Hackers infiltrated the company’s systems on New Year’s Eve, the company and have taken down 30 of its websites to contain “the virus and protect data”. Hackers are now demanding a ransom to withdraw from Travelex’s computer systems, with a deadline having been set by those responsible.
The Metropolitan Police said they were investigating the matter in a statement today.
It read: “On Thursday, 2 January, the Met’s Cyber Crime Team were contacted with regards to a reported ransomware attack involving a foreign currency exchange. Enquiries into the circumstances are ongoing.”
The attack has meant that Travelex staff have resorted to using pen and paper, while a recovery operation is being conducted at an undisclosed UK location. The foreign exchange company had not previously disclosed the information, despite the cyber attack happening a week ago.
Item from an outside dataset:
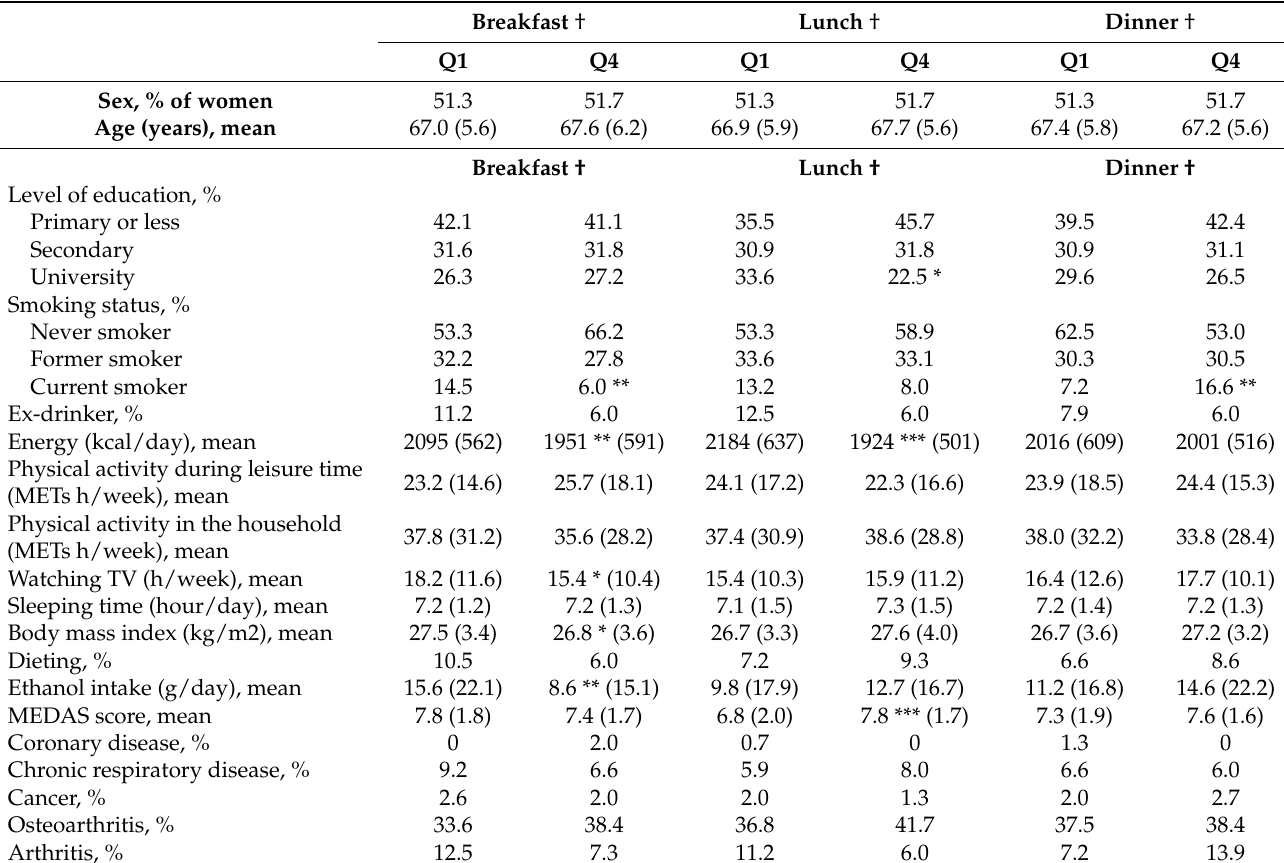
Table 2. Baseline characteristics of the participants in the Seniors-ENRICA-1 cohort study according to sex-specific quartiles of the percentage of energy intake at breakfast, lunch, and dinner. N =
Websites across Europe, Asia and the US have been offline ever since.
The cyber attack has meant that other firms who use Travelex’s services are not able to provide currency exchange services. This includes Sainsbury’s Bank and Virgin Money.
Security researcher Kevin Beaumont said that the response from Travelex had been “shockingly bad”.
“The Travelex UK website still only says ‘planned maintenance’, a week after the problems began, – many customers will be completely unaware hackers gained access to their network, and allegedly their personal data,” he said. Travelex was founded in London in 1976 and now has cash exchange points across the world.
In September this year Travelex employee who stole more than £70,000 from one of the firm’s currency exchange bureaus was sentenced for fraud.
Dubravko Kuftinec, 52, fraudulently stole £72,186 from Travelex’s Fleet Street branch inside the Goldman Sachs building.
Kuftinec was sentenced to 21 months in jail suspended for two years at Inner London Crown Court. He was also ordered to carry out 100 hours of unpaid work and a confiscation timetable set. He had previously pleaded guilty to one count of fraud between 29 April, 2018 and 12 June, 2018 at an earlier court hearing.